# Supplied text
= Beginning of Section =

Gateway Bible : Censornet Ltd

If there is an issue with a USS gateway, please establish the version of the gateway and get debug logs. This is in order to help identifying services degrading.

TABLE OF CONTENTS

Check if Squid is running
Overriding files
Commands for performance analysis
Top Breakdown (simplified)
HTOP breakdown
Excessive Proxy Connections
Running out of storage
Change interface properly
View routing table
Navigating Logs
Updating the Gateway using packages
USS Gateway Authentication issues
Failure Joining Domain altogether

Check if Squid is running

When troubleshooting any Gateway issues it’s important to verify squid is running, which version is running and how to restart it:

Command to check if squid is running:

ps aux | grep squid

if not running it looks like this:

If is running it looks like this:

The squid version is highlighted in yellow:

Overriding files

Squid override files are located in this directory: /usr/local/uss-squid5/etc

NOTE: making changes to the override files and needs to be done in the uss-squid4 directory on proxy version 1.x and uss-squid5 directory on versions 2.x

Commands for performance analysis

Check available disk space:

df -h

If you encounter file systems that show 100% usage in the "Use%" column of this command, those file systems are completely full and could be causing performance issues.

du --max-depth=1 -h /

This command is used to estimate disk space usage for directories and subdirectories, limiting the depth of the analysis to just the immediate subdirectories of the specified path ('/' in this case). Used in conjunction with mount and df-h commands.

= End of Section =

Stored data

= Beginning of Section =

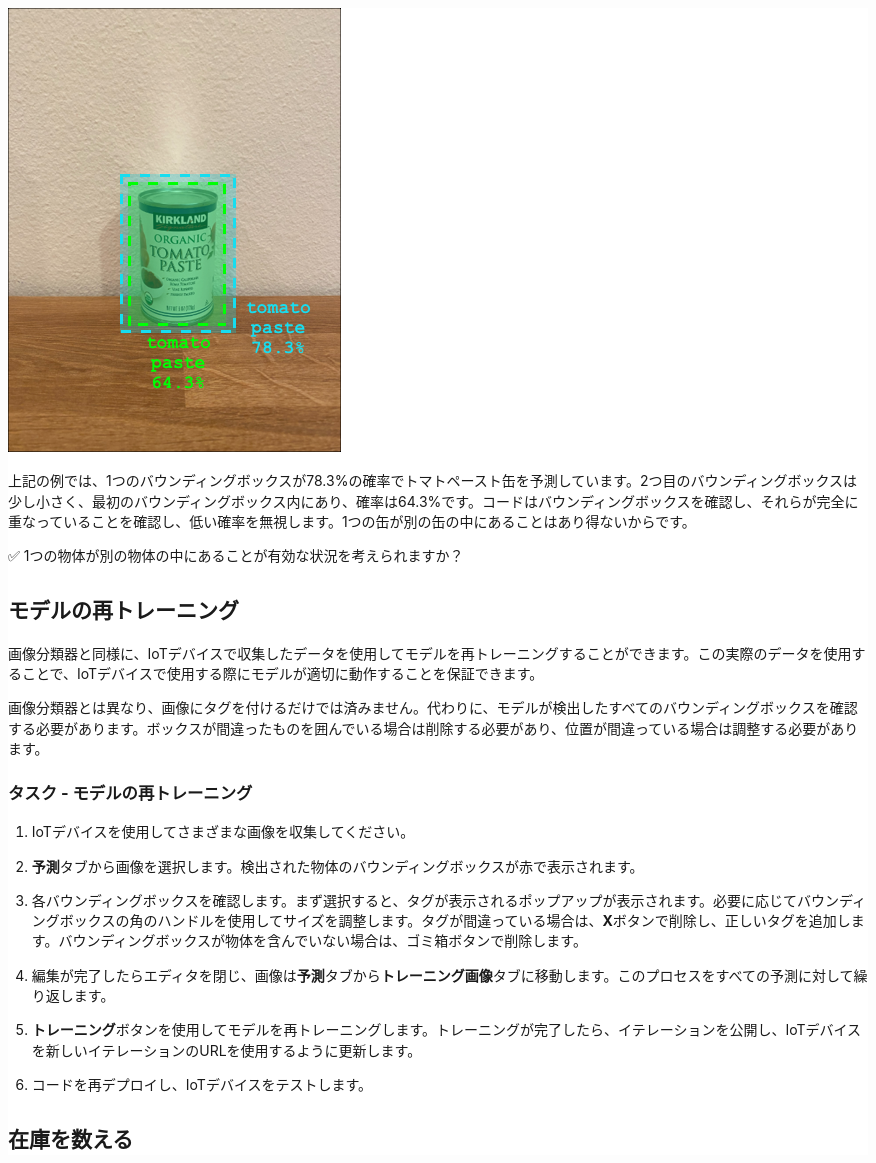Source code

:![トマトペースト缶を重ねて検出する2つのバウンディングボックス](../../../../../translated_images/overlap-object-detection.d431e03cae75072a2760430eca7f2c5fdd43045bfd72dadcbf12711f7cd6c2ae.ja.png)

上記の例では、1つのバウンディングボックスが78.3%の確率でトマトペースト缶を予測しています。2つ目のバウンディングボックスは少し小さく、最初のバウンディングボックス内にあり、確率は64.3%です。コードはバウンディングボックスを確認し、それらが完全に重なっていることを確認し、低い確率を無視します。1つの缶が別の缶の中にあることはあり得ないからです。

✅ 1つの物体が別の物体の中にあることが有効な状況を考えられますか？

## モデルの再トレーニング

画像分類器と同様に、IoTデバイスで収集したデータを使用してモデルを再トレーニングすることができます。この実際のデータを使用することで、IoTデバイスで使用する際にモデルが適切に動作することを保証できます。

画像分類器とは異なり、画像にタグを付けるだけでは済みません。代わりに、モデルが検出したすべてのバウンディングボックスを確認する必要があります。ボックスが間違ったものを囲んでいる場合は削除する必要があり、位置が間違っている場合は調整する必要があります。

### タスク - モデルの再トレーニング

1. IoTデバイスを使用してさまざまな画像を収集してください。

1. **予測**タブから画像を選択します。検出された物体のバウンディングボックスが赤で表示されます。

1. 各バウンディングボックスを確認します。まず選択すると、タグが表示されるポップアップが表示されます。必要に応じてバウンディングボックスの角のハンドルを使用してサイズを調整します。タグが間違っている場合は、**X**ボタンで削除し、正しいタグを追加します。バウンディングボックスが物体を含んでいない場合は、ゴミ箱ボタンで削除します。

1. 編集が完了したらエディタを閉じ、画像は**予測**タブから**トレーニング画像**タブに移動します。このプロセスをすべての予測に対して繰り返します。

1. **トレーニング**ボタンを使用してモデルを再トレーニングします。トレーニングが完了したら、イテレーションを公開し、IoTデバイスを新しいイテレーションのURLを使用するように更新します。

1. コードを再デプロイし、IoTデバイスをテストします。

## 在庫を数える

= End of Section =
= Beginning of Section =

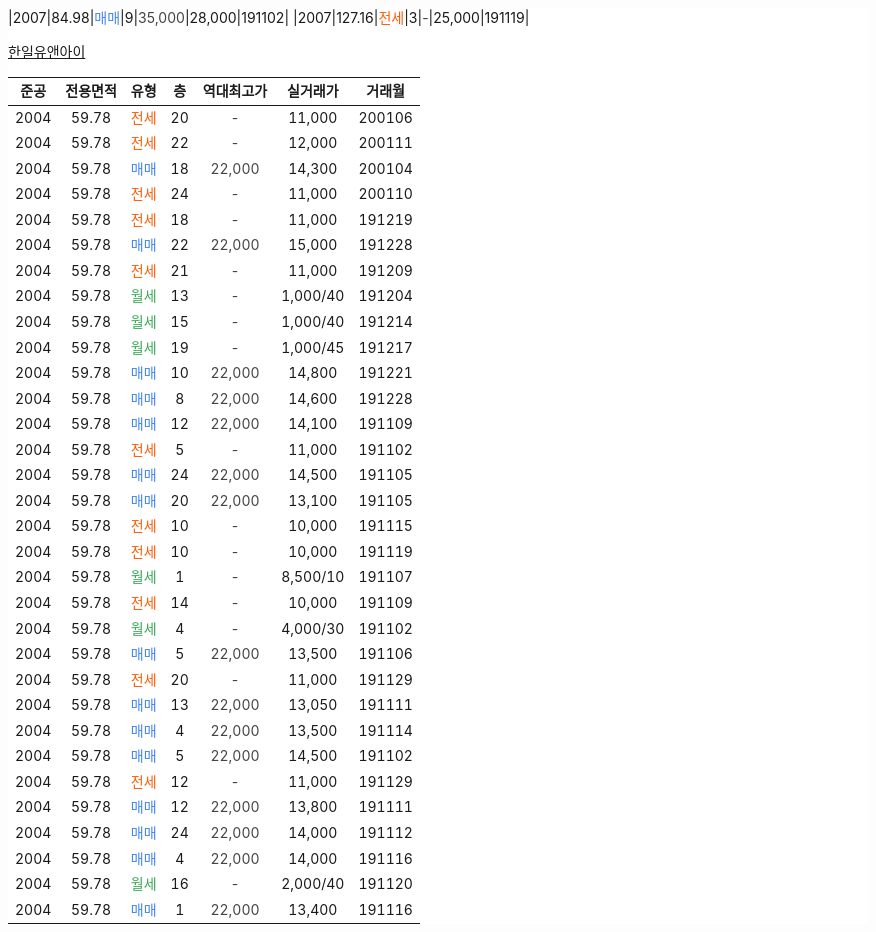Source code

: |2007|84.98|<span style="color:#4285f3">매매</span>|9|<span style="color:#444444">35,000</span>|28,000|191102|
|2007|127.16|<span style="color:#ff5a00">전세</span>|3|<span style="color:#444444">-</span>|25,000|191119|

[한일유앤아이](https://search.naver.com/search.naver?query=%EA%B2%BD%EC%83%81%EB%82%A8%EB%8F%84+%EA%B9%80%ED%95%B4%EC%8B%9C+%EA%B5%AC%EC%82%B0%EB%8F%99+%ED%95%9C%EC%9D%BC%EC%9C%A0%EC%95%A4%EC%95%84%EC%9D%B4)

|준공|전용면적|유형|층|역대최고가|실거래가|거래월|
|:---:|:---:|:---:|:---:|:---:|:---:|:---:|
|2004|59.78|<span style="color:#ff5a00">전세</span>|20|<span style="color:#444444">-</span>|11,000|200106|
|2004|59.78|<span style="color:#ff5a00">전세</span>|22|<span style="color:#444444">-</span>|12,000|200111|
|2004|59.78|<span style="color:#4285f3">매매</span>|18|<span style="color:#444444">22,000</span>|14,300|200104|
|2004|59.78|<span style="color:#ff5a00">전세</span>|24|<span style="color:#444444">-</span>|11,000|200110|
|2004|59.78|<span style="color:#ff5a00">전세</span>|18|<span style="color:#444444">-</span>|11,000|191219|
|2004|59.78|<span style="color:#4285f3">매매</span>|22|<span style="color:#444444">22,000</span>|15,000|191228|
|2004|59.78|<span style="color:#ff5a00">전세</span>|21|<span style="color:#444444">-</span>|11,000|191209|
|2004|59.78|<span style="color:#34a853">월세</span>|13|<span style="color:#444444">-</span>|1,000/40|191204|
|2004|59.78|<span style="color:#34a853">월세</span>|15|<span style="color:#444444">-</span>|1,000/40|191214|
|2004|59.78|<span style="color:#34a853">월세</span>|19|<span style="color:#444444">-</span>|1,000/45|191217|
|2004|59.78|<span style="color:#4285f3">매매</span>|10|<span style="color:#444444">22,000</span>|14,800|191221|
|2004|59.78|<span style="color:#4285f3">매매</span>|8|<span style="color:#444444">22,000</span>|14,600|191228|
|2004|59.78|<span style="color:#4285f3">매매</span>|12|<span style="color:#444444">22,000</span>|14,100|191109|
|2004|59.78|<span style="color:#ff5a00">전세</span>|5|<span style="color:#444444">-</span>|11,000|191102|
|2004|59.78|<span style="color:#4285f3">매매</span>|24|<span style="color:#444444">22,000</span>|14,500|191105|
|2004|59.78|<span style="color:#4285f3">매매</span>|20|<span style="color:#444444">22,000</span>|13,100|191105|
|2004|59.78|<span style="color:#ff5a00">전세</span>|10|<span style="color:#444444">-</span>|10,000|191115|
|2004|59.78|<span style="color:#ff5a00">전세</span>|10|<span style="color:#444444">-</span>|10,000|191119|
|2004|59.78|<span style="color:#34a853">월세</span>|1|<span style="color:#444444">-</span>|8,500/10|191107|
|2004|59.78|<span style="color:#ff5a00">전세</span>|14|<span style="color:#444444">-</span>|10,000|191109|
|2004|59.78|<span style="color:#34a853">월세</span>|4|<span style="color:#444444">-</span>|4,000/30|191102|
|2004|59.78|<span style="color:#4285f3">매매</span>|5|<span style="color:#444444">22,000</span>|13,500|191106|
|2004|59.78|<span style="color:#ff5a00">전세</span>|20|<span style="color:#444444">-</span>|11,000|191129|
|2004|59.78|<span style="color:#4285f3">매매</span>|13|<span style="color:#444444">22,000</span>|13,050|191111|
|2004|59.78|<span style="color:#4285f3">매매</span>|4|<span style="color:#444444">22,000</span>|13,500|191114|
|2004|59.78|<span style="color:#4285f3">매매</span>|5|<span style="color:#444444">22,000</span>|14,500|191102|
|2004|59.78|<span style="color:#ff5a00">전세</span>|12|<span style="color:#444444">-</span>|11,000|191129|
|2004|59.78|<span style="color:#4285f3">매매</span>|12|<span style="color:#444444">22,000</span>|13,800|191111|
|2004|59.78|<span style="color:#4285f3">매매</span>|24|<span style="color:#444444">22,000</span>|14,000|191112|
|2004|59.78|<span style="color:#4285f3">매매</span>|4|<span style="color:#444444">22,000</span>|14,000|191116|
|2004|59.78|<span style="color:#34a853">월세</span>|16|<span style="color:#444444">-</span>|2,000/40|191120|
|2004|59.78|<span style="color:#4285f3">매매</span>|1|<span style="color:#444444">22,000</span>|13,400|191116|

= End of Section =

# What to work on
[a] In one to three sentences, explain what the Gateway Bible page says it means when a file system shows 100% in the "Use%" column of df -h, and why that matters.
[b] Per the Gateway Bible page, in which directory should changes to the override files be made on proxy version 1.x?
The records have no connection to the Gateway Bible page.

# Solutions in order
[a] A file system at 100% in the "Use%" column is completely full. This matters because a full file system could be causing performance issues.

[b] The uss-squid4 directory.